**Extrait à lire**.
Mousson d’été 2021 : au cœur de l’humain

Par Chantal Boiron

La dernière semaine d’août (23-29 août 2021), l’Abbaye des Prémontrés et la ville de Pont-à-Mousson en Lorraine accueillaient la 27ème édition de la Mousson d’été (Rencontres internationales théâtrales et Université d’été européenne). La recette qui fait le succès de la Mousson d’été depuis tant d’années est très simple : des textes d’aujourd’hui, choisis par le Comité de lecture, lus et portés par des acteurs enthousiastes et talentueux. Quand il s’agit d’auteurs français, les textes sont toujours inédits. Concernant les auteurs étrangers, il peut s’agir de textes (traduits et lus en français) moins récents, qui peuvent avoir déjà été montés ailleurs qu’en France.

La Mousson d’été, c’est une gageure pour les comédiens qui doivent être capables de passer d’une écriture, d’un registre à l’autre, en l’espace de quelques heures, et cela même pour des « habitués » de la Mousson  comme Catherine Matisse, Christophe Brault ou Quentin Baillot, désormais parfaitement rompus à cet exercice. Et, pour les metteurs en scène qui ne choisissent pas et ne connaissent pas les textes qu’ils auront à mettre en lecture en un temps record.

Selon la météo, les lectures ont lieu dans les jardins ou entre les murs clos de la vieille Abbaye, propices aux rencontres et aux échanges.

Où il est aussi question de réalités affectives

Eric Berger, Emeline Touron, Isabelle Lafon lisant "Lichen" de Magali Mougel à La Mousson d'été

© Boris Didym : Éric Berger, Emeline Touron, Isabelle Lafon lisent Lichen de Magali Mougel à La Mousson d’été.

**Objectif**. Recopiez le passage de l'article sur la Mousson d'été 2021 qui va de « Mousson d’été 2021 : au » jusqu'à « ailleurs qu’en France. », en substituant « passionnés » à « enthousiastes ».

**Données présentées**.
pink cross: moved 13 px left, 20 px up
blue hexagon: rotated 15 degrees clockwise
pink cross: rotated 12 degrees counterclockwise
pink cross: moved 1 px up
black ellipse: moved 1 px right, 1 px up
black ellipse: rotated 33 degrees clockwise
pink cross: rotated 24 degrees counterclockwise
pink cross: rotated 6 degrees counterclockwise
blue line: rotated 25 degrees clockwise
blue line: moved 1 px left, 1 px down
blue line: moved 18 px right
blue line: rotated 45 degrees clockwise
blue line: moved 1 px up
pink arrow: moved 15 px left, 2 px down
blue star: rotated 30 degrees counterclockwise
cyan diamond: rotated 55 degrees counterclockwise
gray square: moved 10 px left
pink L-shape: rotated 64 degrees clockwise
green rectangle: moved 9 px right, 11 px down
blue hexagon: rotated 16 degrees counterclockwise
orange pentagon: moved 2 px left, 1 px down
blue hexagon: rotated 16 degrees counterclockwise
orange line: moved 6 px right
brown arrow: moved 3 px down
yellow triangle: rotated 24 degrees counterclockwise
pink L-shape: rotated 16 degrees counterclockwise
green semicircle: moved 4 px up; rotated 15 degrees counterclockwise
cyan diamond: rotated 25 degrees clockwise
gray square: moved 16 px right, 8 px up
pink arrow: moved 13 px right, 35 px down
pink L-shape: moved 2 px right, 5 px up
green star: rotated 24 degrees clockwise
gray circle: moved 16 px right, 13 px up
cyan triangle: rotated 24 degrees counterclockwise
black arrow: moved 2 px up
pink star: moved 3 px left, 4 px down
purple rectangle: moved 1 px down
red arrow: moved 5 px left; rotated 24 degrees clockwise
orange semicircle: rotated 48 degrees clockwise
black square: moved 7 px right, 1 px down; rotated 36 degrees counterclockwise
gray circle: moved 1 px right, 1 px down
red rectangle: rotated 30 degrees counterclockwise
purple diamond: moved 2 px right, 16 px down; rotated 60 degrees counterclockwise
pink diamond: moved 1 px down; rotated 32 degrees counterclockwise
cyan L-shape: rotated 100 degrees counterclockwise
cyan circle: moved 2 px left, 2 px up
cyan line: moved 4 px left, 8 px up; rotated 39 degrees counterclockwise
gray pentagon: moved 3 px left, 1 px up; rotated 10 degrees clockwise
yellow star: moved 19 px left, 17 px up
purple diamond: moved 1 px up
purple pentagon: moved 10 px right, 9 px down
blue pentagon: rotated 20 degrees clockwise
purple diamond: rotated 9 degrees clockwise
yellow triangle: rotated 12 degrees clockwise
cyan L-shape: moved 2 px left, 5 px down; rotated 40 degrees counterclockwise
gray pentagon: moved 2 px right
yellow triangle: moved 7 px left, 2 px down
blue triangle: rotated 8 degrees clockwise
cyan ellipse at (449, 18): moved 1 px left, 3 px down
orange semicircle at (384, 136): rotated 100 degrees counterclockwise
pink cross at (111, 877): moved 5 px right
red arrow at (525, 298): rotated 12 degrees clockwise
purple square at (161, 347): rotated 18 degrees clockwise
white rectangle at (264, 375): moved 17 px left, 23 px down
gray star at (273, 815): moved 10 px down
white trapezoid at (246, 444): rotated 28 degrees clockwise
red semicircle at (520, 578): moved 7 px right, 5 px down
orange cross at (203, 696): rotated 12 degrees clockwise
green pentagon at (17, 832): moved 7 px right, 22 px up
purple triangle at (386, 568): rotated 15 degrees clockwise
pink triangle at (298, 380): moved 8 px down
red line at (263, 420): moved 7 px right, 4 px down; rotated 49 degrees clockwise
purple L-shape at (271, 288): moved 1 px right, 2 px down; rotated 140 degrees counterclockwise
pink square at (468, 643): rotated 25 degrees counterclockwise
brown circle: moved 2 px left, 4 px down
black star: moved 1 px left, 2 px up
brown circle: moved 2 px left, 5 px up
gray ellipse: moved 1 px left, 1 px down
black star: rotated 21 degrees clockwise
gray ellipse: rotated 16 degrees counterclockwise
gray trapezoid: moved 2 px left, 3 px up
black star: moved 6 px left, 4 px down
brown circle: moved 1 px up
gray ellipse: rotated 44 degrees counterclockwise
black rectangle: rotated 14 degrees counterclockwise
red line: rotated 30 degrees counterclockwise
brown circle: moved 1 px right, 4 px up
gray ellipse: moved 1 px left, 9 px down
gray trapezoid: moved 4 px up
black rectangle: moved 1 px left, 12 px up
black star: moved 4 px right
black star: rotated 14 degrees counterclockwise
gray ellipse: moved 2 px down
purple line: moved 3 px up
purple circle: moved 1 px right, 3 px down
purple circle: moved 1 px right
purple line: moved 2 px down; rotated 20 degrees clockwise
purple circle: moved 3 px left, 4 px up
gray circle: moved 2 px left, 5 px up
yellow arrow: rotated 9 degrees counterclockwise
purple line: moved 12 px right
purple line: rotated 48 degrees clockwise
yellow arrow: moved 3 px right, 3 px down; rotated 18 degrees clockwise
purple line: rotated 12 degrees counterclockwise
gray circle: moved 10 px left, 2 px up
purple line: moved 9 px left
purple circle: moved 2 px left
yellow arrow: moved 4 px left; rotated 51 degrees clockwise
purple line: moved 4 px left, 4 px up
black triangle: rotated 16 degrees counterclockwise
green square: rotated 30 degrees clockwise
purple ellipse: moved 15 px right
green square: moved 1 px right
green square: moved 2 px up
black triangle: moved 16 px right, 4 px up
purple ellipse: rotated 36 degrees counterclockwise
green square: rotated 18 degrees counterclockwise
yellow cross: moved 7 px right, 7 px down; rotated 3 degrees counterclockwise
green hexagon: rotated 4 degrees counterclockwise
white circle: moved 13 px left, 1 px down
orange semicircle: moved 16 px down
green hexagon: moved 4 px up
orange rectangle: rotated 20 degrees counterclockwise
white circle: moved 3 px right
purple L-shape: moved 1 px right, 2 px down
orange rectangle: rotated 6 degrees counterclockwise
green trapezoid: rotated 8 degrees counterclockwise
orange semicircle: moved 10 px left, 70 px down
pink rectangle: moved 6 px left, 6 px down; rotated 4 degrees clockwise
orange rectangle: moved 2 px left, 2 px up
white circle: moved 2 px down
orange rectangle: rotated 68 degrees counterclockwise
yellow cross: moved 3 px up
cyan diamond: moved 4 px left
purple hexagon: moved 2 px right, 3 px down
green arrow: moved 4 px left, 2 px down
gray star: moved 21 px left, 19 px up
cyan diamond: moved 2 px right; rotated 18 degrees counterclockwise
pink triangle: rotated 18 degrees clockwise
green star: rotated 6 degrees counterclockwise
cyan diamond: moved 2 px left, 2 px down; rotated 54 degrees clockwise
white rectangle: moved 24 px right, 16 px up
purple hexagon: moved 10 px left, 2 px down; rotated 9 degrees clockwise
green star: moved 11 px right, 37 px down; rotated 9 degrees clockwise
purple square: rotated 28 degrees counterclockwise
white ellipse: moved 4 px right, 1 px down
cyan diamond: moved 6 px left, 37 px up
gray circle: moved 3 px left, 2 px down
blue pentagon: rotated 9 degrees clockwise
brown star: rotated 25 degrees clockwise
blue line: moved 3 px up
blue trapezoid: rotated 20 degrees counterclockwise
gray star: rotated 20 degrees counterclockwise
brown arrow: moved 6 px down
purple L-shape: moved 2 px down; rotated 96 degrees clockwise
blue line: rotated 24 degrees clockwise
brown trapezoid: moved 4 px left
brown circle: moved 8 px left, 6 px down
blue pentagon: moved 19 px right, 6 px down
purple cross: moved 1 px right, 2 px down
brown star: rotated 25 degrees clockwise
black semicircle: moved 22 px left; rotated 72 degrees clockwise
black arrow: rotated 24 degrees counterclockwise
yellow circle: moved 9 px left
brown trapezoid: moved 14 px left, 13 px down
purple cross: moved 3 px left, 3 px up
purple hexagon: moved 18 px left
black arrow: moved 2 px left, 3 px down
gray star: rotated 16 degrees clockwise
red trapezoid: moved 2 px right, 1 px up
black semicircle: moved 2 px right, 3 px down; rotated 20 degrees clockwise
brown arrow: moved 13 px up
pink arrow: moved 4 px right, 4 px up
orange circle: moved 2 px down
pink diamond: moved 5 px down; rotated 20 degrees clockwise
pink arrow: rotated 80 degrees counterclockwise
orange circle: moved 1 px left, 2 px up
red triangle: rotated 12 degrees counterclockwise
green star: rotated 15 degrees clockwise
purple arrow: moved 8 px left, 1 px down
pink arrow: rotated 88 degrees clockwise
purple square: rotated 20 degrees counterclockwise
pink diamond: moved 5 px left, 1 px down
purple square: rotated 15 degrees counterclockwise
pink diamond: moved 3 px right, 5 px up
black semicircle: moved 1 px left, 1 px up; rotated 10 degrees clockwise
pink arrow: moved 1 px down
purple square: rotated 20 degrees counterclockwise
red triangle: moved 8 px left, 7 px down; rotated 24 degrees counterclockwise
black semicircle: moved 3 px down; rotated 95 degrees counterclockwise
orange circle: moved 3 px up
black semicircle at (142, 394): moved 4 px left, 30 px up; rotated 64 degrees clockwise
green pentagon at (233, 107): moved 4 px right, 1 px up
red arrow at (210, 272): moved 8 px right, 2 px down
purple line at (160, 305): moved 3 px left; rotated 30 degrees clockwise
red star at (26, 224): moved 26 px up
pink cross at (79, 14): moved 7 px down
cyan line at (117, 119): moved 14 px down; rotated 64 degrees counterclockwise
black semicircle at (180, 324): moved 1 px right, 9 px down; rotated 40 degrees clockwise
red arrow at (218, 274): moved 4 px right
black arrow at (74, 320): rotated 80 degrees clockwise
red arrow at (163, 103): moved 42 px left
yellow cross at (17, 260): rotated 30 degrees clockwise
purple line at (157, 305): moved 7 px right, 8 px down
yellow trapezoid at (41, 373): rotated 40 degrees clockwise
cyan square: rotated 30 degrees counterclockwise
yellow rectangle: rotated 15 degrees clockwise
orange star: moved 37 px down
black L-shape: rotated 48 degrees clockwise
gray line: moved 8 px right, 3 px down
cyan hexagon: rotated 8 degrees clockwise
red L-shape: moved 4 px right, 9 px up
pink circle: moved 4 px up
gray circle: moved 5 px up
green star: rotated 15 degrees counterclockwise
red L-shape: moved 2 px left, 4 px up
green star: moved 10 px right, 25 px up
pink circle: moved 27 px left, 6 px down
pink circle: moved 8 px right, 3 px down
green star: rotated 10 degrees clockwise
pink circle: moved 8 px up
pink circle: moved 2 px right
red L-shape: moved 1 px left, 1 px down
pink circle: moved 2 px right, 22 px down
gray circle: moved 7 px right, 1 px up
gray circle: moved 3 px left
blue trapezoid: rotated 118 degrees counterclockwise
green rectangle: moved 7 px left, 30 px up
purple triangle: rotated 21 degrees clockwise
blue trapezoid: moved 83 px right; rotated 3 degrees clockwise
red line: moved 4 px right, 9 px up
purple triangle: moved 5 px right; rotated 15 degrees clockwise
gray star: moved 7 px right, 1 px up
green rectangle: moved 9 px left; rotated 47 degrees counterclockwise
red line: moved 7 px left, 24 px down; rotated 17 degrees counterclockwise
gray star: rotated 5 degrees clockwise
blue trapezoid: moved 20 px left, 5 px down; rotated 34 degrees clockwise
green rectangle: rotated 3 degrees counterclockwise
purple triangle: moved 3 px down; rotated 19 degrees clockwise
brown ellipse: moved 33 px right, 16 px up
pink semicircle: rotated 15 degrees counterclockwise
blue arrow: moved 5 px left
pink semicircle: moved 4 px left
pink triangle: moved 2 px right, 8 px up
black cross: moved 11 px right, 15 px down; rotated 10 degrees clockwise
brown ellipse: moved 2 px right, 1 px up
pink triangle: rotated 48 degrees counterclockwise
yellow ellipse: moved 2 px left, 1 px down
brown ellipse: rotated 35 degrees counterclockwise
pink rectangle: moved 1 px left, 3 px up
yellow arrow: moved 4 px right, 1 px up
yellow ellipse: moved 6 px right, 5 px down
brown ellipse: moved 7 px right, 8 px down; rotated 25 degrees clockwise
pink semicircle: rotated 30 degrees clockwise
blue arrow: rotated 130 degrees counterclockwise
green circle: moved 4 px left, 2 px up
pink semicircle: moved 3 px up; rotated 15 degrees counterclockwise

**Corrigé**.
Mousson d’été 2021 : au cœur de l’humain

Par Chantal Boiron

La dernière semaine d’août (23-29 août 2021), l’Abbaye des Prémontrés et la ville de Pont-à-Mousson en Lorraine accueillaient la 27ème édition de la Mousson d’été (Rencontres internationales théâtrales et Université d’été européenne). La recette qui fait le succès de la Mousson d’été depuis tant d’années est très simple : des textes d’aujourd’hui, choisis par le Comité de lecture, lus et portés par des acteurs passionnés et talentueux. Quand il s’agit d’auteurs français, les textes sont toujours inédits. Concernant les auteurs étrangers, il peut s’agir de textes (traduits et lus en français) moins récents, qui peuvent avoir déjà été montés ailleurs qu’en France.